5. Toutefois, il résulte de l’instruction, que l’intéressée a déposé un dossier complet de demande de renouvellement de son titre de séjour le 14 mai 2024. En vertu des dispositions combinées des articles R. 432-1 et R. 432-2 du code de l’entrée et du séjour des étrangers et du droit d’asile rappelées au point 3, le silence gardé par l’administration sur cette demande a fait naître une décision implicite de rejet à l’expiration de la période de quatre mois après son enregistrement. La demande de Mme B C doit ainsi être regardée comme ayant fait l’objet d’une décision implicite de rejet à la date du 14 septembre 2024, alors notamment qu’aucune pièce complémentaire ne lui a été demandée dans cet intervalle et sans qu’y fasse obstacle la circonstance que l’intéressée a été munie d’un récépissé après cette date. En tout état de cause, sa demande doit être regardée comme ayant fait l’objet d’une décision implicite de rejet à l’expiration du récépissé obtenu sur sa demande de titre de séjour, soit le 13 novembre 2024.
6. Eu égard à l’intervention de cette décision implicite de rejet, la demande formée par Mme B C sur le fondement de l’article L. 521-3 du code de justice administrative est de nature à faire obstacle à l’exécution de cette décision administrative.
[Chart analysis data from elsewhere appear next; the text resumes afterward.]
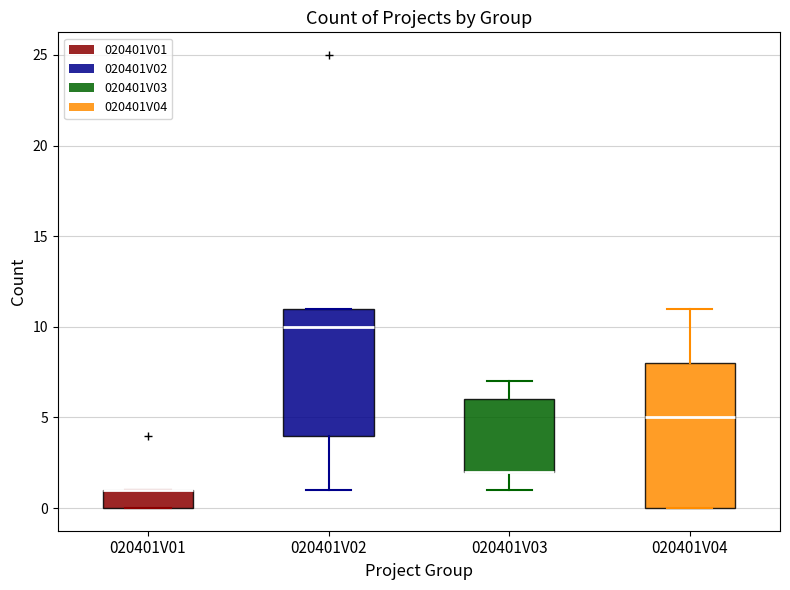

Reading left to right, read every box against the y-axis: the position of its median line, the range the box covers, and the ends of its whiskers. The values are not printed on the chart, so give them approximately, as read against the axis.

020401V01: median 1 (drawn on the box's upper edge), box 0 to 1, whiskers 0 to 1
020401V02: median 10, box 4 to 11, whiskers 1 to 11
020401V03: median 2 (drawn on the box's lower edge), box 2 to 6, whiskers 1 to 7
020401V04: median 5, box 0 to 8, whiskers 0 to 11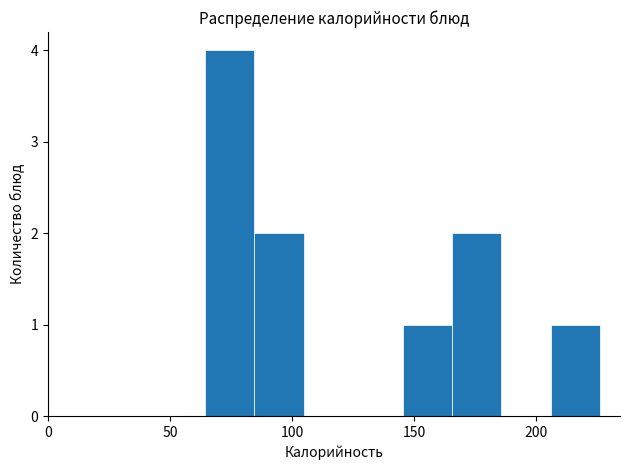

Reading left to right, transcribe this chart: for each bar, give the range it covers on the x-axis and its height. Neither the bar edges nor the heights are printed on the chart, so give them approximately, as read against the axes.

65 to 85: 4
85 to 105: 2
105 to 125: 0
125 to 145: 0
145 to 165: 1
165 to 185: 2
185 to 205: 0
205 to 225: 1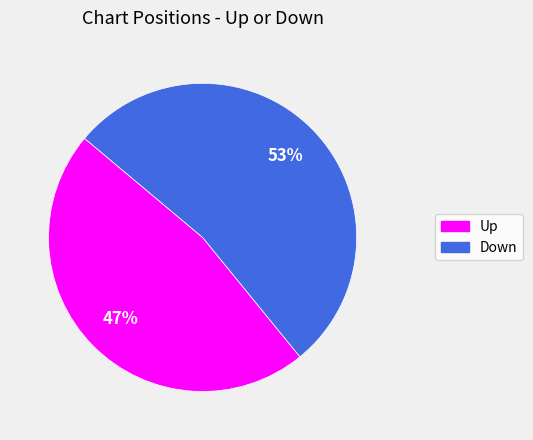

To the nearest percent, what is the difference between the largest and smallest slice percentages?

6%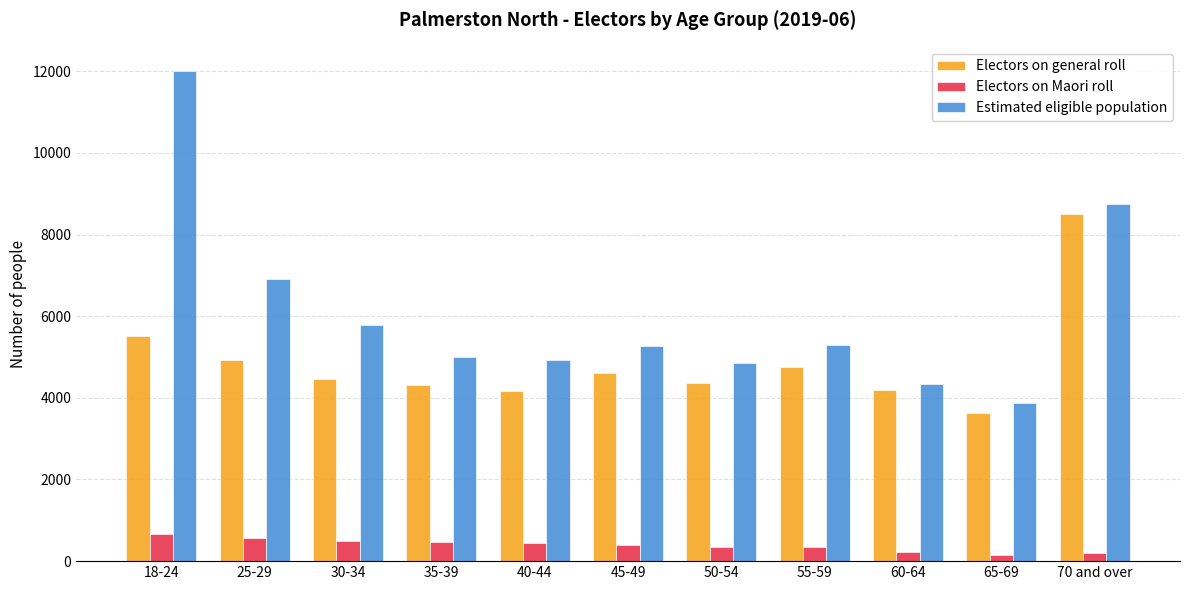

Count the number of data series in this chart.

3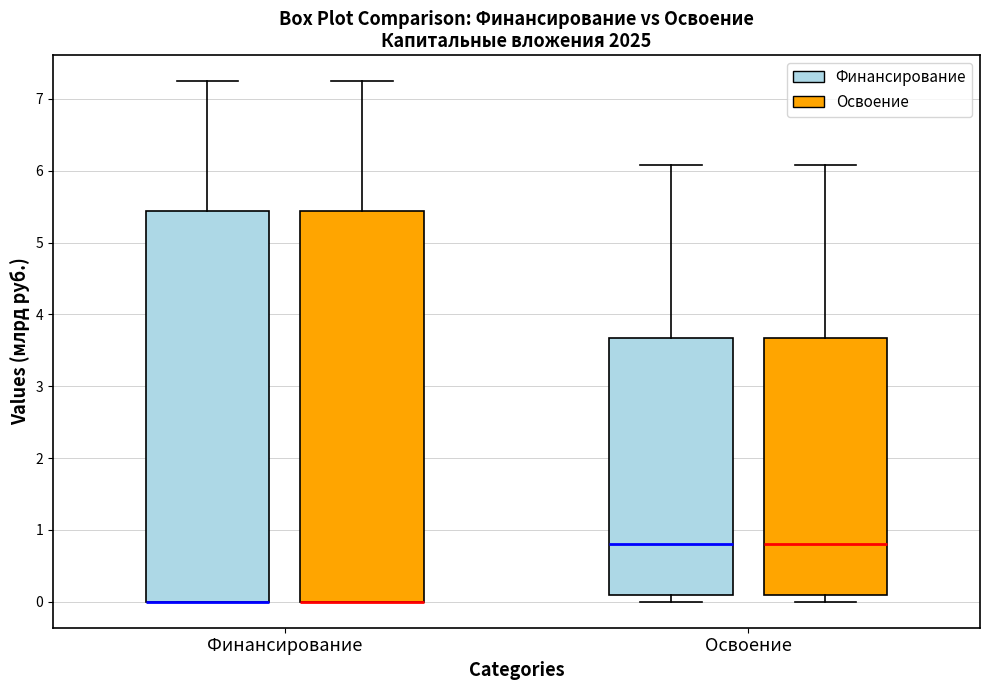

Where does the upper whisker of the box for Освоение (Освоение) end on the y-axis? The values are not printed on the chart, so give them approximately, as read against the axis.

6.1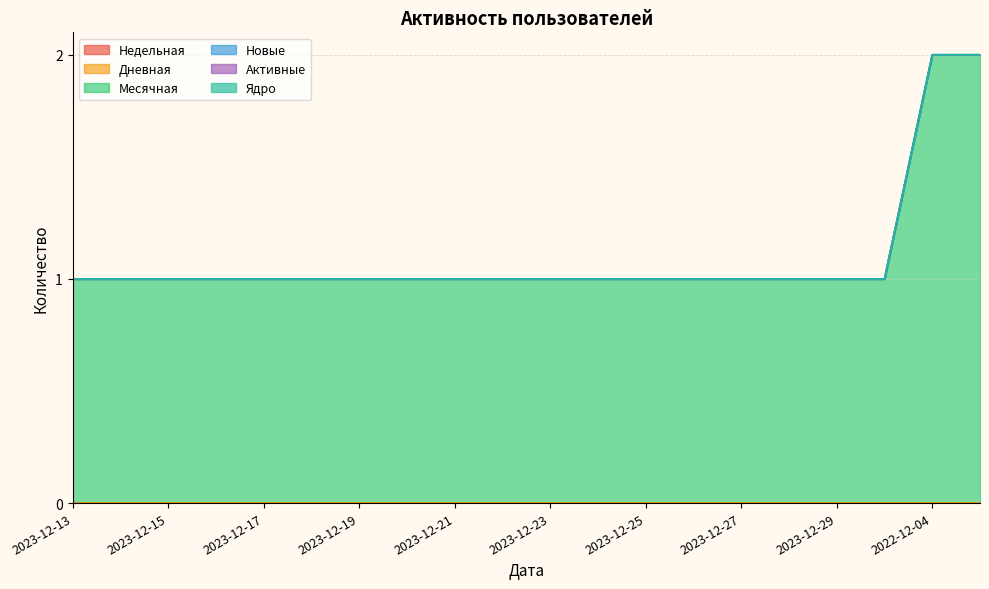

Does the chart have visible grid lines?

Yes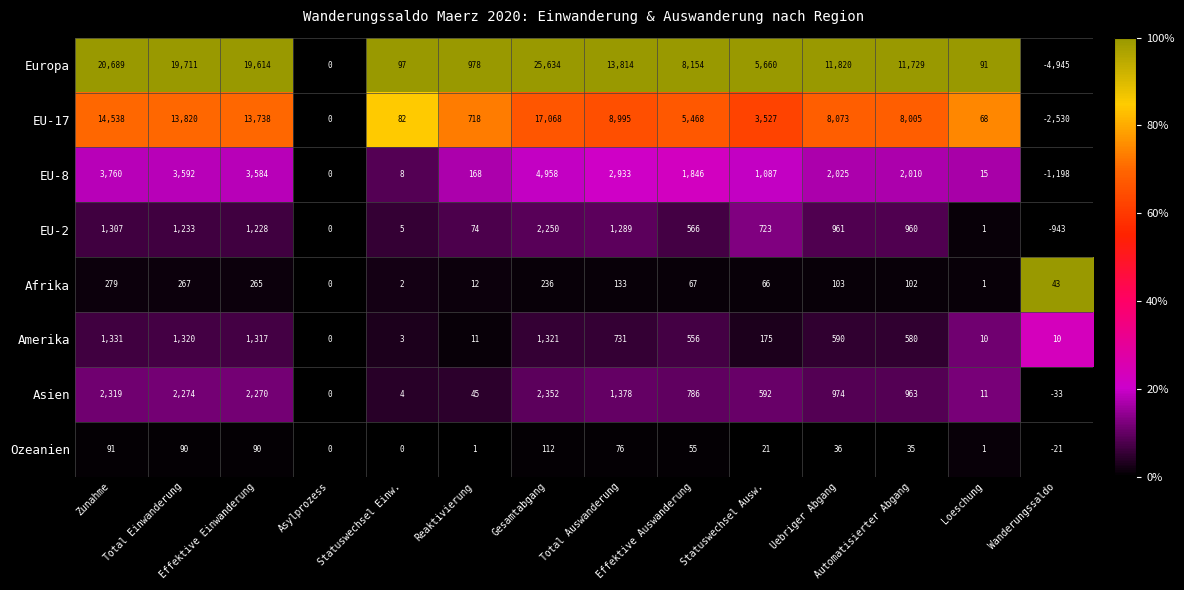

What is the difference between the maximum and minimum values in the EU-2 series?

3193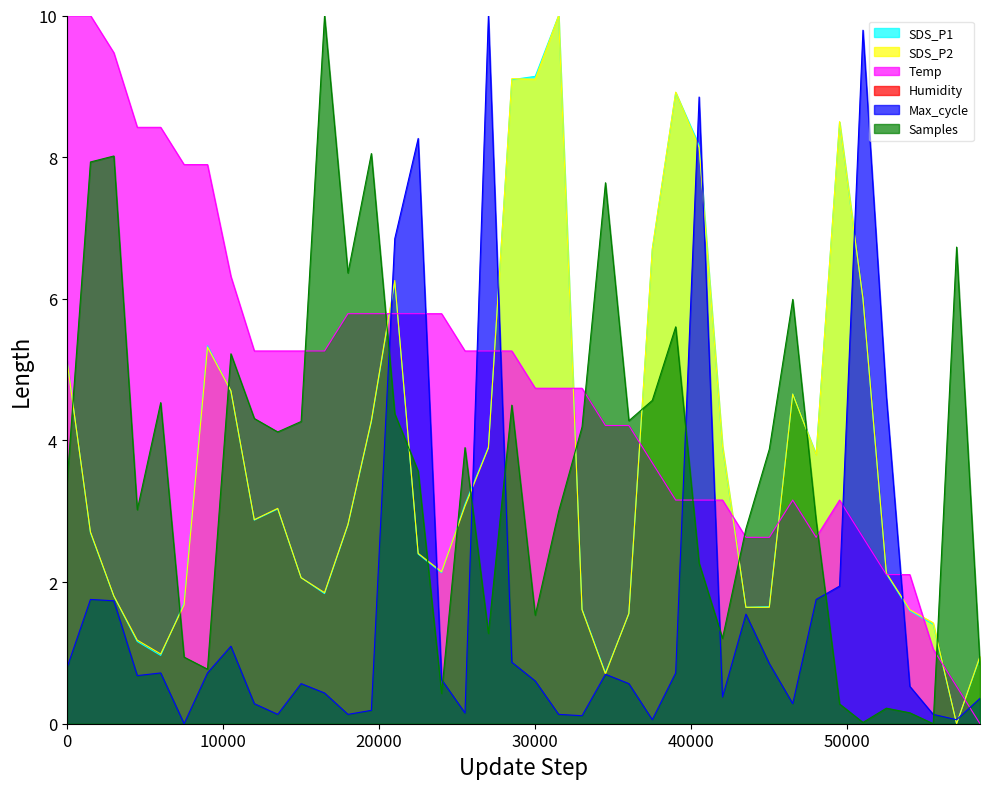

What is the value of the SDS_P2 point at the 23rd from the left?

1.6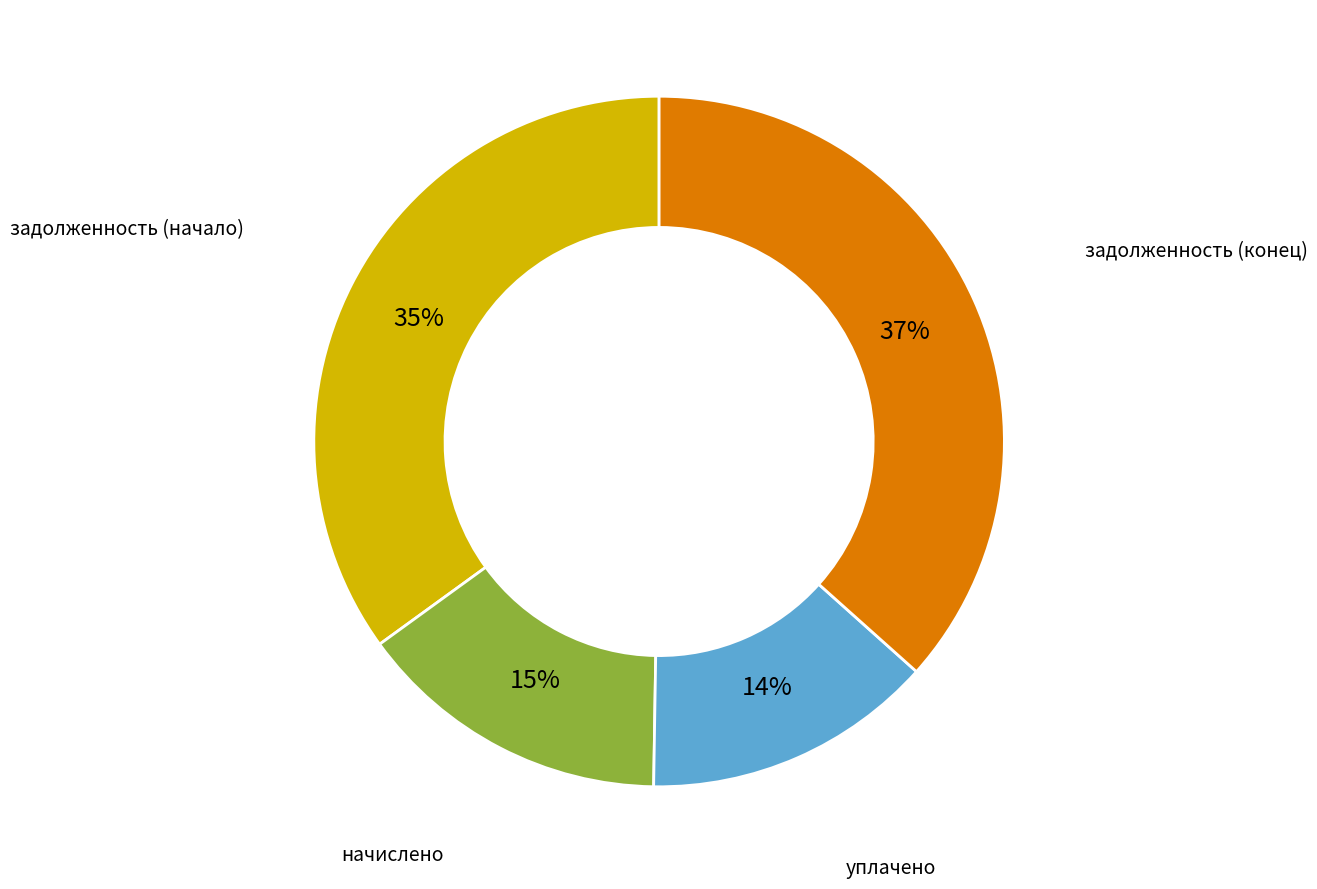

Is there any slice that represents more than half of the pie?

No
Il en résulte que, s’il est loisible à l’intéressée, si elle s’y croit fondée, de contester cette décision par la voie de l’excès de pouvoir et du référé à fins de suspension d’exécution, la mesure sollicitée ne saurait être prononcée par le juge des référés statuant sur le fondement de l’article L. 521-3 du code de justice administrative.
7. Il résulte de ce qui précède, qu’y a lieu de rejeter la requête de Mme B C en toutes ses conclusions selon la procédure prévue par l’article L. 522-3 du code de justice administrative.
Sur les conclusions présentées au titre de l’article L. 761-1 du code de justice administrative :
8. Les dispositions combinées de l’article 37 de la loi du 10 juillet 1991 relative à l’aide juridique et de l’article L. 761-1 du code de justice administrative font obstacle à ce que soit mise à la charge de l’Etat, qui n’est pas la partie perdante, une somme au titre des frais non compris dans les dépens.
O R D O N N E :
Article 1 : Mme A B C est admise à l’aide juridictionnelle provisoire.
Article 2 : La requête de Mme B C est rejetée.
Article 3 : La présente ordonnance sera notifiée à Mme A B C.
Copie en sera délivrée à la préfète de l’Isère.
Fait à Grenoble, le 7 février 2025.
Le juge des référés,
C. VIAL-PAILLER
La République mande et ordonne à la préfète de l’Isère en ce qui le concerne et à tous commissaires de justice à ce requis en ce qui concerne les voies de droit commun, contre les parties privées, de pourvoir à l’exécution de la présente décision.